4. Enfin, M. B a obtenu le bénéfice de l'aide juridictionnelle partielle. Par suite, son avocate peut se prévaloir des dispositions des articles L. 761-1 du code de justice administrative et 37 de la loi du 10 juillet 1991. Il y a lieu, dans les circonstances de l'espèce, et sous réserve que Me Doré, avocate du requérant, renonce à percevoir la somme correspondant à la part contributive de l'État, de mettre à la charge de l'Etat le versement à Me Camille Doré de la somme de 500 euros.

O R D O N N E :

Article 1er : Il n'y a pas lieu de statuer sur les conclusions aux fins d'admission provisoire au bénéfice de l'aide juridictionnelle ainsi que sur les conclusions aux fins d'annulation et d'injonction de la requête de B

Article 2 : L'Etat versera à Me Camille Doré une somme de 500 euros en application des dispositions du deuxième alinéa de l'article 37 de la loi n° 91-647 du 10 juillet 1991, sous réserve que Me Doré renonce à percevoir la somme correspondant à la part contributive de l'Etat.

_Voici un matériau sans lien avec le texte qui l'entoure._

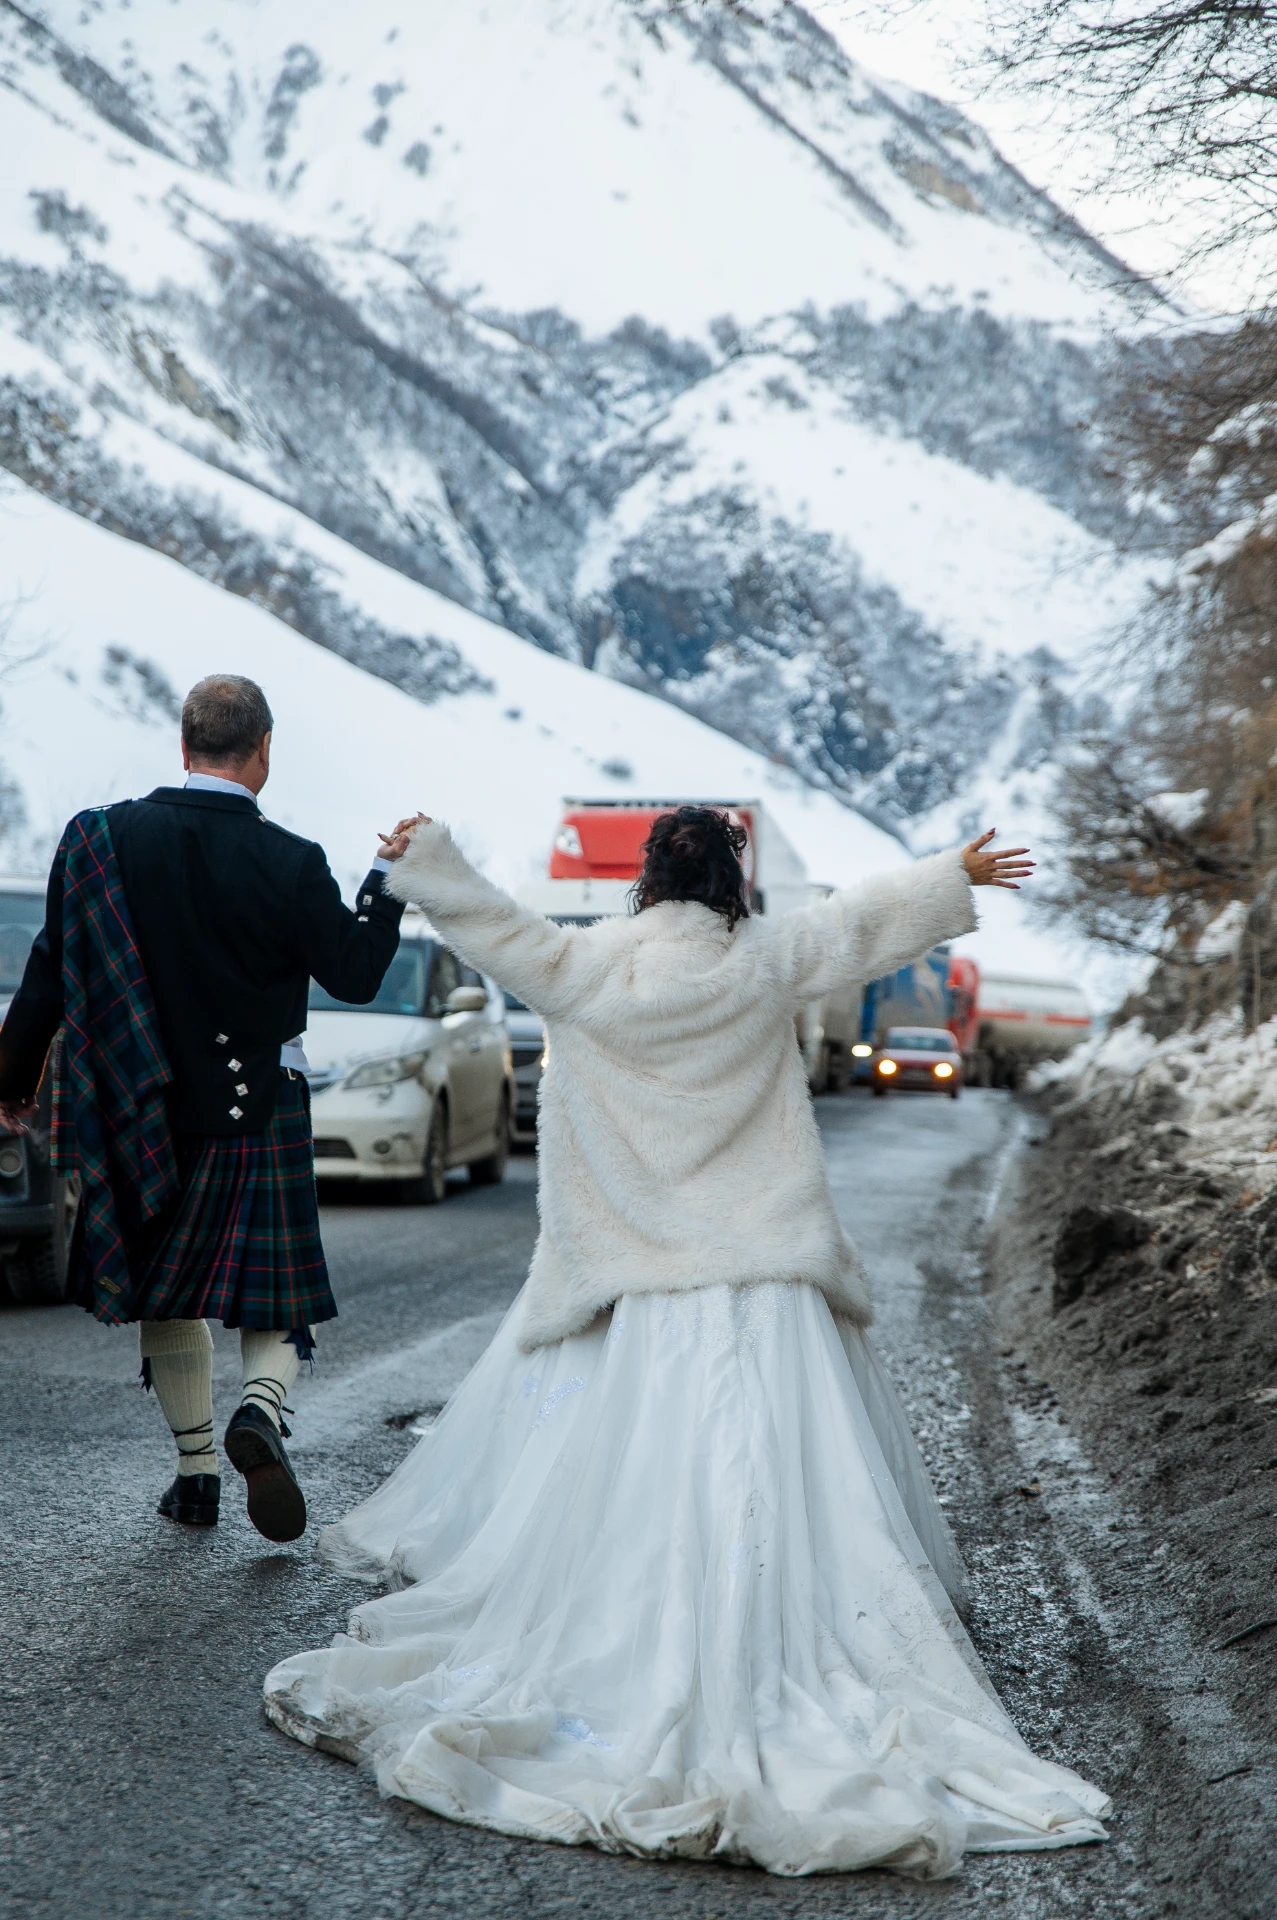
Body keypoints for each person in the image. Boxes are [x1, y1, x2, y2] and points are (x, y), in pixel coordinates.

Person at [264, 809, 1110, 1878]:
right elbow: (857, 925)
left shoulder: (582, 968)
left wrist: (423, 861)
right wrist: (954, 873)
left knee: (640, 1490)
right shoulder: (761, 961)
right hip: (766, 1281)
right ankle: (799, 1631)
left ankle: (655, 1631)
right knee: (794, 1489)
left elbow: (490, 924)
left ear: (644, 879)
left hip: (644, 1280)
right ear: (731, 883)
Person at [0, 675, 411, 1542]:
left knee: (167, 1294)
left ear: (183, 747)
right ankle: (259, 1411)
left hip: (139, 1111)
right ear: (263, 751)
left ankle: (194, 1476)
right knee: (273, 1297)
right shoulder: (292, 859)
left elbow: (52, 966)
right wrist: (387, 879)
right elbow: (358, 973)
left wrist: (13, 1079)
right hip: (258, 1107)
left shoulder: (100, 840)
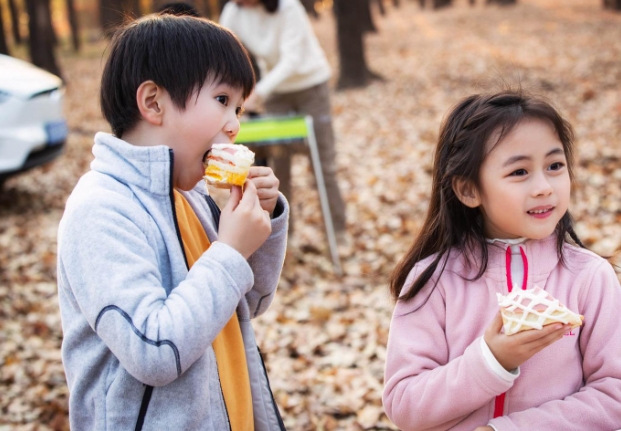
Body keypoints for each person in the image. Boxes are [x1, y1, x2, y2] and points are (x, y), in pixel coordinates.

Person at [57, 14, 289, 431]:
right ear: (153, 103)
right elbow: (154, 351)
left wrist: (265, 222)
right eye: (222, 99)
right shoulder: (99, 208)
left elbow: (247, 303)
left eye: (238, 106)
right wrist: (231, 250)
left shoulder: (193, 197)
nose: (235, 124)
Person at [383, 90, 621, 431]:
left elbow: (614, 395)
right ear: (468, 190)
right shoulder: (435, 281)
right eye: (519, 172)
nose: (543, 187)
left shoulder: (589, 277)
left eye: (555, 166)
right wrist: (490, 361)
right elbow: (404, 405)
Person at [219, 0, 347, 238]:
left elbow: (292, 60)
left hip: (310, 87)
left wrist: (256, 93)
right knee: (278, 167)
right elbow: (223, 52)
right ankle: (284, 233)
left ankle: (337, 231)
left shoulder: (289, 8)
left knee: (323, 162)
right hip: (276, 94)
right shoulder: (232, 12)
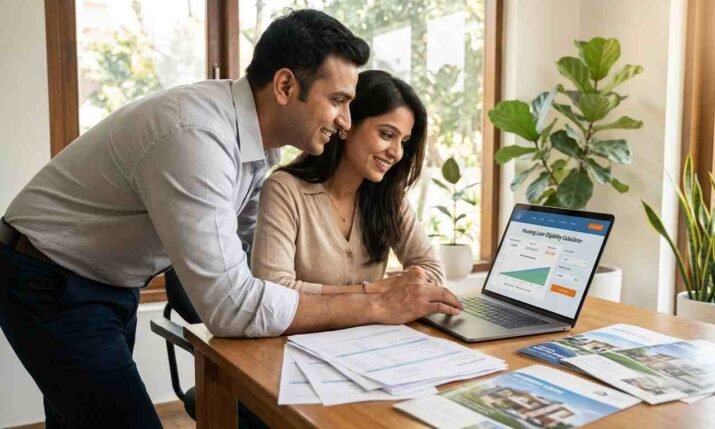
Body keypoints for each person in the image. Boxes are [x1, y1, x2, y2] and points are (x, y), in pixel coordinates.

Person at [0, 9, 461, 428]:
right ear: (285, 87)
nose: (344, 120)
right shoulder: (197, 138)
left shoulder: (258, 144)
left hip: (108, 280)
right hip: (49, 277)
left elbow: (246, 255)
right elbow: (232, 305)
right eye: (338, 100)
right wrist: (375, 301)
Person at [252, 70, 444, 295]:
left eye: (404, 141)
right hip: (302, 331)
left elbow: (433, 272)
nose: (397, 153)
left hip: (375, 331)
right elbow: (272, 289)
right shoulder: (284, 190)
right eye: (386, 134)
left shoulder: (389, 197)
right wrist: (375, 291)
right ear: (347, 124)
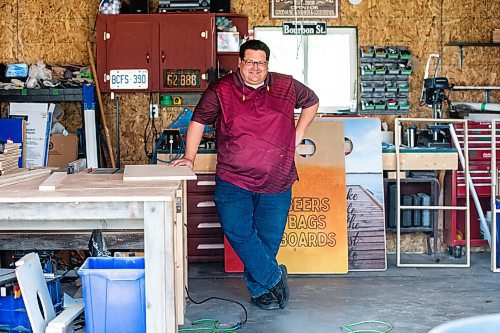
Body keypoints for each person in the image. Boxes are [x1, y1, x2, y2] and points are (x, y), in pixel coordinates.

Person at [171, 39, 319, 310]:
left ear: (267, 64)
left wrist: (298, 134)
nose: (255, 68)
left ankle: (261, 291)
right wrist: (189, 157)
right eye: (250, 61)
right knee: (236, 230)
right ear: (239, 63)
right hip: (233, 178)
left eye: (261, 62)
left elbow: (312, 101)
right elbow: (199, 121)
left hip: (277, 179)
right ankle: (274, 277)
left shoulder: (286, 85)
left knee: (268, 239)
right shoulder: (222, 89)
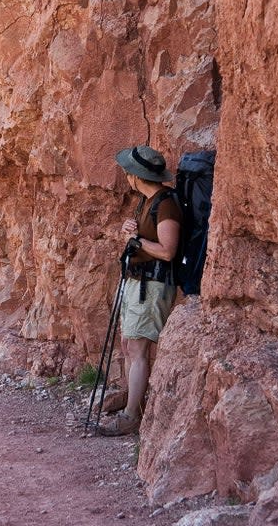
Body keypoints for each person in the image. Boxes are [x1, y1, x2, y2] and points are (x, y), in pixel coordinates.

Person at [98, 145, 182, 437]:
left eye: (127, 173)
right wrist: (131, 232)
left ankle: (132, 415)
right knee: (130, 347)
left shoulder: (166, 204)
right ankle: (133, 404)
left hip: (153, 286)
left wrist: (136, 241)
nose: (125, 177)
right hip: (138, 283)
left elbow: (168, 251)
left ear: (136, 176)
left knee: (138, 349)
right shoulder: (147, 201)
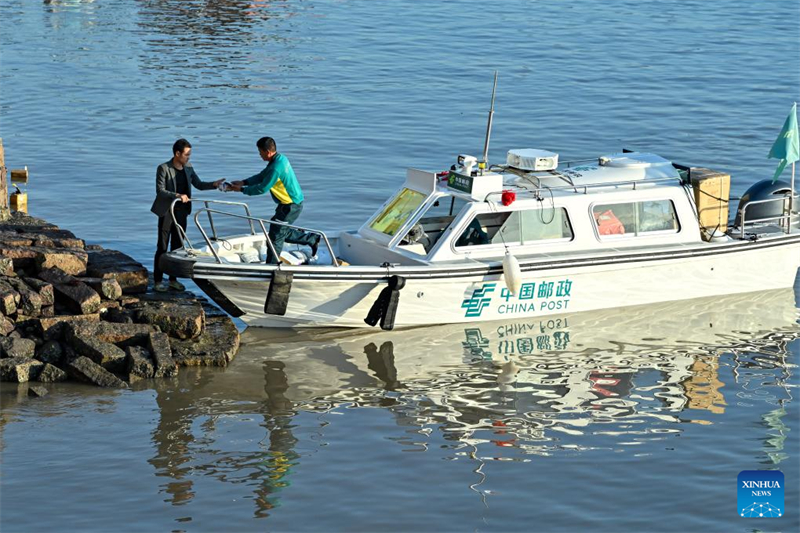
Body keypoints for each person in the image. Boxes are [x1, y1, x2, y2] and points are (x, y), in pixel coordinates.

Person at [227, 137, 319, 264]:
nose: (259, 155)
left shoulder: (276, 168)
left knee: (276, 237)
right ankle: (312, 239)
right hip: (287, 203)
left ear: (267, 152)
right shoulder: (280, 159)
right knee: (278, 231)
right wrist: (244, 182)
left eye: (260, 152)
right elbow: (262, 175)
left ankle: (272, 266)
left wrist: (241, 190)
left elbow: (262, 188)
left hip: (291, 205)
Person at [151, 139, 223, 292]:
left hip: (182, 212)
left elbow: (199, 184)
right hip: (167, 211)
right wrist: (177, 195)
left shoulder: (188, 167)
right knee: (162, 247)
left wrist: (213, 185)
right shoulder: (163, 168)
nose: (189, 157)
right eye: (186, 154)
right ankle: (158, 281)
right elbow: (160, 191)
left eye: (190, 154)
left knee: (178, 247)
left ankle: (172, 279)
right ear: (177, 153)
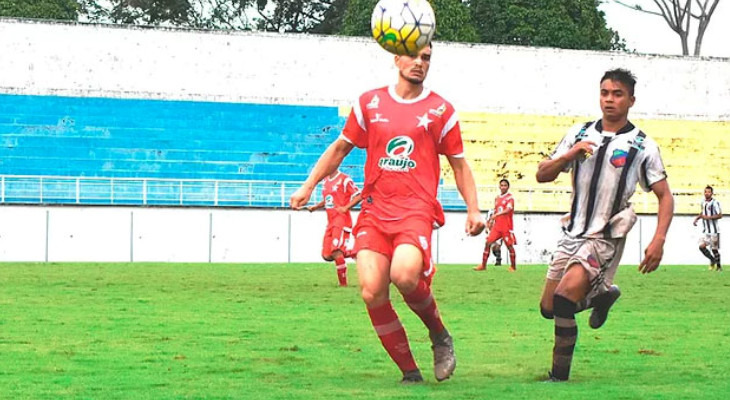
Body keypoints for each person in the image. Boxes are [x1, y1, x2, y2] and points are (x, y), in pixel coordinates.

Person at [290, 43, 484, 384]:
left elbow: (459, 164)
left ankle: (439, 336)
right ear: (396, 58)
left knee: (405, 275)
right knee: (371, 289)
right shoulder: (369, 103)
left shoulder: (441, 110)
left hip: (415, 209)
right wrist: (308, 185)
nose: (419, 63)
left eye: (426, 58)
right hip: (375, 210)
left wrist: (473, 209)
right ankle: (410, 372)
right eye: (413, 55)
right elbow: (340, 148)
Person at [535, 68, 674, 382]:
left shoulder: (642, 145)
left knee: (563, 300)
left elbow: (665, 197)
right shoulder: (579, 132)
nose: (609, 100)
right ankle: (602, 296)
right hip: (573, 231)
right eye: (605, 93)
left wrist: (659, 240)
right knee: (548, 307)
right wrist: (570, 153)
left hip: (606, 234)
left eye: (617, 94)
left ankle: (558, 378)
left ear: (631, 100)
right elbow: (542, 174)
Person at [306, 169, 362, 286]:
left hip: (342, 220)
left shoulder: (344, 179)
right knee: (326, 255)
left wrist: (346, 207)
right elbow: (328, 199)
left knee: (336, 251)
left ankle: (343, 284)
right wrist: (316, 207)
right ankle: (355, 253)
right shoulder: (326, 181)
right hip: (330, 221)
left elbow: (359, 195)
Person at [474, 178, 517, 271]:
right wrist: (490, 221)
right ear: (499, 186)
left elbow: (508, 209)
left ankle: (513, 266)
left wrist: (497, 214)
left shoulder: (510, 198)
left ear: (508, 187)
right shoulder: (497, 198)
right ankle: (483, 265)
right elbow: (495, 210)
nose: (503, 187)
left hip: (506, 226)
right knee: (488, 242)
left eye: (505, 185)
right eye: (501, 185)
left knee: (509, 246)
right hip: (497, 227)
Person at [693, 185, 722, 271]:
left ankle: (719, 267)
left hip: (714, 231)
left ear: (712, 193)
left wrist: (709, 218)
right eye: (705, 192)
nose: (707, 193)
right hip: (706, 231)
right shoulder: (703, 202)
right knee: (701, 247)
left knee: (714, 250)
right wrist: (697, 219)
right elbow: (703, 213)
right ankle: (712, 260)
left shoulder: (715, 203)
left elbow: (720, 215)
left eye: (709, 192)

Article 3 : La présente ordonnance sera notifiée à M. A C B, à Me Camille Doré et au préfet du Nord.

Fait à Lille, le 9 mai 2025

La présidente de la 8ème chambre,

Signé

S. Stefanczyk

La République mande et ordonne au préfet du Nord en ce qui le concerne ou à tous commissaires de justice à ce requis en ce qui concerne les voies de droit commun contre les parties privées, de pourvoir à l'exécution de la présente ordonnance.